De HEERE maakt de gevangenen los. (Psalm 146:7)
Lees verder Psalm 107:10—16.
Toen ik afgelopen dinsdag in Dover preekte, leende de burgemeester van de stad heel hoffelijk het oude stadhuis voor de dienst. Terwijl ik er omheen liep om een zijingang te bereiken, zag ik een groot aantal ramen met tralies op een verdieping onder de grote zaal. Dit waren de ramen van gevangeniscellen waar mensen waren opgesloten voor overtredingen binnen het rechtsgebied van de stad. Ik zag het opeens als een unieke combinatie, dat we het Evangelie van vrijheid zouden preken in de grote zaal terwijl er onder ons gevangenen van de wet zaten.
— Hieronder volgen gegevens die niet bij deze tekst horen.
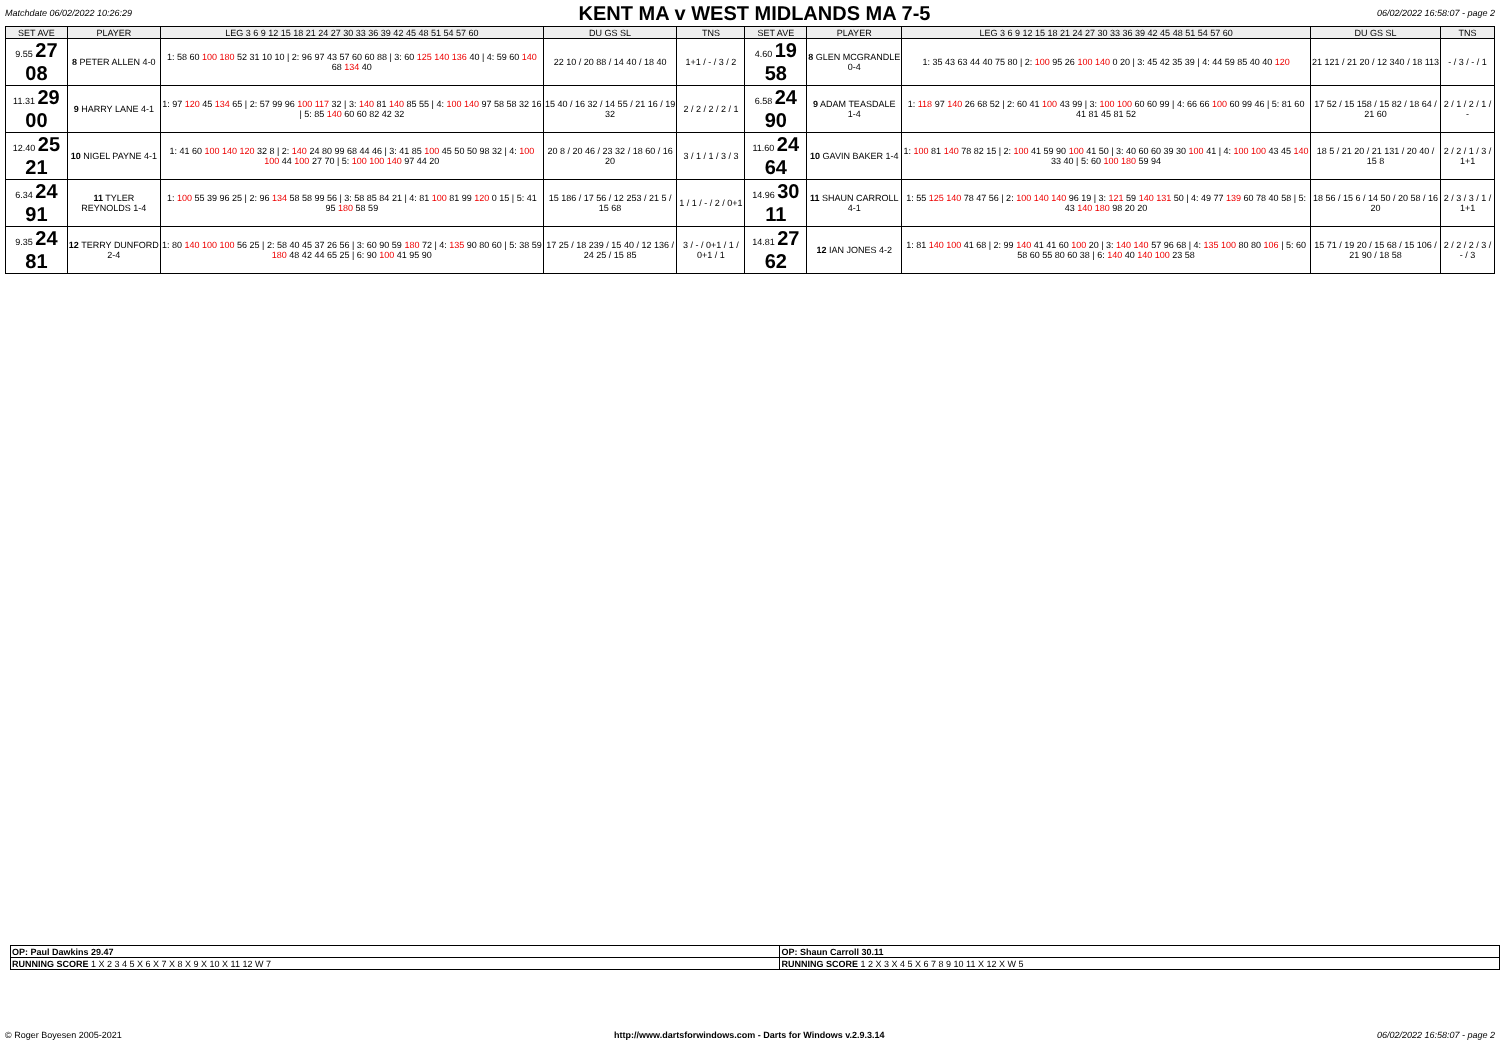Matchdate 06/02/2022 10:26:29
KENT MA v WEST MIDLANDS MA 7-5
06/02/2022 16:58:07 - page 2
| SET AVE | PLAYER | LEG 3 6 9 12 15 18 21 24 27 30 33 36 39 42 45 48 51 54 57 60 | DU GS SL | TNS | SET AVE | PLAYER | LEG 3 6 9 12 15 18 21 24 27 30 33 36 39 42 45 48 51 54 57 60 | DU GS SL | TNS |
| --- | --- | --- | --- | --- | --- | --- | --- | --- | --- |
| 9.55 27 08 | 8 PETER ALLEN 4-0 | 1: 58 60 100 180 52 31 10 10 / 2: 96 97 43 57 60 60 88 / 3: 60 125 140 136 40 / 4: 59 60 140 68 134 40 | 22 10 / 20 88 / 14 40 / 18 40 | 1+1 / - / 3 / 2 | 4.60 19 58 | 8 GLEN MCGRANDLE 0-4 | 1: 35 43 63 44 40 75 80 / 2: 100 95 26 100 140 0 20 / 3: 45 42 35 39 / 4: 44 59 85 40 40 120 | 21 121 / 21 20 / 12 340 / 18 113 | - / 3 / - / 1 |
| 11.31 29 00 | 9 HARRY LANE 4-1 | 1: 97 120 45 134 65 / 2: 57 99 96 100 117 32 / 3: 140 81 140 85 55 / 4: 100 140 97 58 58 32 16 / 5: 85 140 60 60 82 42 32 | 15 40 / 16 32 / 14 55 / 21 16 / 19 32 | 2 / 2 / 2 / 2 / 1 | 6.58 24 90 | 9 ADAM TEASDALE 1-4 | 1: 118 97 140 26 68 52 / 2: 60 41 100 43 99 / 3: 100 100 60 60 99 / 4: 66 66 100 60 99 46 / 5: 81 60 41 81 45 81 52 | 17 52 / 15 158 / 15 82 / 18 64 / 21 60 | 2 / 1 / 2 / 1 / - |
| 12.40 25 21 | 10 NIGEL PAYNE 4-1 | 1: 41 60 100 140 120 32 8 / 2: 140 24 80 99 68 44 46 / 3: 41 85 100 45 50 50 98 32 / 4: 100 100 44 100 27 70 / 5: 100 100 140 97 44 20 | 20 8 / 20 46 / 23 32 / 18 60 / 16 20 | 3 / 1 / 1 / 3 / 3 | 11.60 24 64 | 10 GAVIN BAKER 1-4 | 1: 100 81 140 78 82 15 / 2: 100 41 59 90 100 41 50 / 3: 40 60 60 39 30 100 41 / 4: 100 100 43 45 140 33 40 / 5: 60 100 180 59 94 | 18 5 / 21 20 / 21 131 / 20 40 / 15 8 | 2 / 2 / 1 / 3 / 1+1 |
| 6.34 24 91 | 11 TYLER REYNOLDS 1-4 | 1: 100 55 39 96 25 / 2: 96 134 58 58 99 56 / 3: 58 85 84 21 / 4: 81 100 81 99 120 0 15 / 5: 41 95 180 58 59 | 15 186 / 17 56 / 12 253 / 21 5 / 15 68 | 1 / 1 / - / 2 / 0+1 | 14.96 30 11 | 11 SHAUN CARROLL 4-1 | 1: 55 125 140 78 47 56 / 2: 100 140 140 96 19 / 3: 121 59 140 131 50 / 4: 49 77 139 60 78 40 58 / 5: 43 140 180 98 20 20 | 18 56 / 15 6 / 14 50 / 20 58 / 16 20 | 2 / 3 / 3 / 1 / 1+1 |
| 9.35 24 81 | 12 TERRY DUNFORD 2-4 | 1: 80 140 100 100 56 25 / 2: 58 40 45 37 26 56 / 3: 60 90 59 180 72 / 4: 135 90 80 60 / 5: 38 59 180 48 42 44 65 25 / 6: 90 100 41 95 90 | 17 25 / 18 239 / 15 40 / 12 136 / 24 25 / 15 85 | 3 / - / 0+1 / 1 / 0+1 / 1 | 14.81 27 62 | 12 IAN JONES 4-2 | 1: 81 140 100 41 68 / 2: 99 140 41 41 60 100 20 / 3: 140 140 57 96 68 / 4: 135 100 80 80 106 / 5: 60 58 60 55 80 60 38 / 6: 140 40 140 100 23 58 | 15 71 / 19 20 / 15 68 / 15 106 / 21 90 / 18 58 | 2 / 2 / 2 / 3 / - / 3 |
| OP: Paul Dawkins 29.47 | OP: Shaun Carroll 30.11 |
| RUNNING SCORE 1 X 2 3 4 5 X 6 X 7 X 8 X 9 X 10 X 11 12 W 7 | RUNNING SCORE 1 2 X 3 X 4 5 X 6 7 8 9 10 11 X 12 X W 5 |
© Roger Boyesen 2005-2021 http://www.dartsforwindows.com - Darts for Windows v.2.9.3.14 06/02/2022 16:58:07 - page 2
Misschien zouden de gevangenen, net zoals de gevangenen die bij Paulus en Silas waren opgesloten, ons horen, als we Gods lof bezongen. Maar het vrije woord boven gaf hen geen vrijheid, ook maakte de stem van het lied de banden niet los. Helaas! Wat een beeld is dit van veel van onze gemeenten. We preken vrijheid aan de gevangenen. We verkondigen het jaar van het welbehagen van de Heere. Maar hoeveel mensen blijven er niet jaar na jaar in de slavernij van Satan? Slaven van de zonde? We zenden onze klanken van lof terecht vreugdevol tot onze Vader die in de hemel is. Onze lof kan hen geen vreugde brengen, want helaas, hun hart is niet gewend aan dankbaarheid. Sommigen zijn verdrietig over onvergeven zonden, anderen betreuren hun bedorven hoop omdat ze rust zoeken waar het niet te vinden is! Laten we vanmorgen een gebed ademen, “Heere, breek de boeien en bevrijd de gevangenen. Verheerlijk Uzelf vanmorgen door te bewijzen dat U Jehovah bent die de gevangenen losmaakt.”
Ter overdenking
Old Town Gaol in Dover is nu een gevangenismuseum. Spurgeon’s zinnebeeldige rondleiding langs verschillende gevangenissen brengt ons door de algemene gevangenis (zonde), de eenzame cel (berouw), de stille cel (gebedsloosheid), de cel van onwetendheid (ongeloof), de kogel en de ketting (gewoonte), de harde arbeidskamer (eigengerechtigheid), de diepe kerker (neerslachtigheid), de binnenste gevangenis (wanhoop), de martelkamer (satanische verleiding) en de cel voor veroordeelden (zelfveroordeling). Zit jij in een een geestelijke gevangenis? Christus werd gezonden om gevangenen te bevrijden (Jesaja 42:7; 61:1; Lukas 4:18; Johannes 8:36), maar er kan niets gedaan worden voor hen die er voor kiezen in de gevangenis te blijven.